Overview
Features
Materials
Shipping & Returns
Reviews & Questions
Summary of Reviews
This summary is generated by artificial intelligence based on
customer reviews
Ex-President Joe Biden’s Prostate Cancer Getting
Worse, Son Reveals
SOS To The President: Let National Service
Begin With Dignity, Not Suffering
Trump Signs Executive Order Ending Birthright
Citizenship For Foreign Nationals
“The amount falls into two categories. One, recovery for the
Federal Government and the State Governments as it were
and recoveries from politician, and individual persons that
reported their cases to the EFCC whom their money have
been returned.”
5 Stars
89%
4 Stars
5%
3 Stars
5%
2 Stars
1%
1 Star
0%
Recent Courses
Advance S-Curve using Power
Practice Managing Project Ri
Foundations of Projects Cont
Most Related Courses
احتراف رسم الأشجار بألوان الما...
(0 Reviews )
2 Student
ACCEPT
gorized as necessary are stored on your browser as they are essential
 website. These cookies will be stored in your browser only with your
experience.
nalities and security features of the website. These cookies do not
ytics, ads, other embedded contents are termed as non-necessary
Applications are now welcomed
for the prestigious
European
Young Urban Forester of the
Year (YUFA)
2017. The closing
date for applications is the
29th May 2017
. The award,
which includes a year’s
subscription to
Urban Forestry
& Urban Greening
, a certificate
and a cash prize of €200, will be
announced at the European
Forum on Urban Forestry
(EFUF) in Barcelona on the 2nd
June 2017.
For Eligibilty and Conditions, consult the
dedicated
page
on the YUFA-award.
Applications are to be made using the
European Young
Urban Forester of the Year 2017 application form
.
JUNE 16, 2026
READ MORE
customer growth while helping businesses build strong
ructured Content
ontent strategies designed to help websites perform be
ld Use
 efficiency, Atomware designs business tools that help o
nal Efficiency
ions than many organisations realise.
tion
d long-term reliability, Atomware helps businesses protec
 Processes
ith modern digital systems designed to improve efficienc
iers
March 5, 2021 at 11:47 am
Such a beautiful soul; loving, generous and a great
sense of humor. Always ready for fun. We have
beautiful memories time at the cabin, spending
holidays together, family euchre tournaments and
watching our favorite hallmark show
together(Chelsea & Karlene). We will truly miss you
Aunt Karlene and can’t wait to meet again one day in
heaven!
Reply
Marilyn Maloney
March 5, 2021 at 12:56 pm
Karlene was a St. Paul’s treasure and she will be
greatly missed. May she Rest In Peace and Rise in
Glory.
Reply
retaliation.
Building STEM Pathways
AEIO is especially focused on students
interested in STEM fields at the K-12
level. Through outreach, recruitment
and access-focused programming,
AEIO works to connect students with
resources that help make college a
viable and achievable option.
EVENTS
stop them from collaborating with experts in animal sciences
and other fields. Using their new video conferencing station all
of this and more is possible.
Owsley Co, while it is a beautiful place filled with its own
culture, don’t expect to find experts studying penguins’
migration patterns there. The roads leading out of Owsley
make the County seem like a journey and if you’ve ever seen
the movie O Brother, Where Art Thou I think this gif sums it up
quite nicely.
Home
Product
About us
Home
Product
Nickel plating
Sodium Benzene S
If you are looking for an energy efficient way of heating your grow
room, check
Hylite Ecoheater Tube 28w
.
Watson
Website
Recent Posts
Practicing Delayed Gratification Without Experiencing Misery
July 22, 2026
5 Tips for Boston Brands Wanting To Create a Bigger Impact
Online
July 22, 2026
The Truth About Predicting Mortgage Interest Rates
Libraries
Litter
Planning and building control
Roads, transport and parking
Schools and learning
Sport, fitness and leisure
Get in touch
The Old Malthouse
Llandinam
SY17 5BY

= Task to carry out =
Please reproduce the lines from the line with "retaliation." to the line with "of this and more is possible.", both ends included, exactly as they appear above.

= Solution =
retaliation.
Building STEM Pathways
AEIO is especially focused on students
interested in STEM fields at the K-12
level. Through outreach, recruitment
and access-focused programming,
AEIO works to connect students with
resources that help make college a
viable and achievable option.
EVENTS
stop them from collaborating with experts in animal sciences
and other fields. Using their new video conferencing station all
of this and more is possible.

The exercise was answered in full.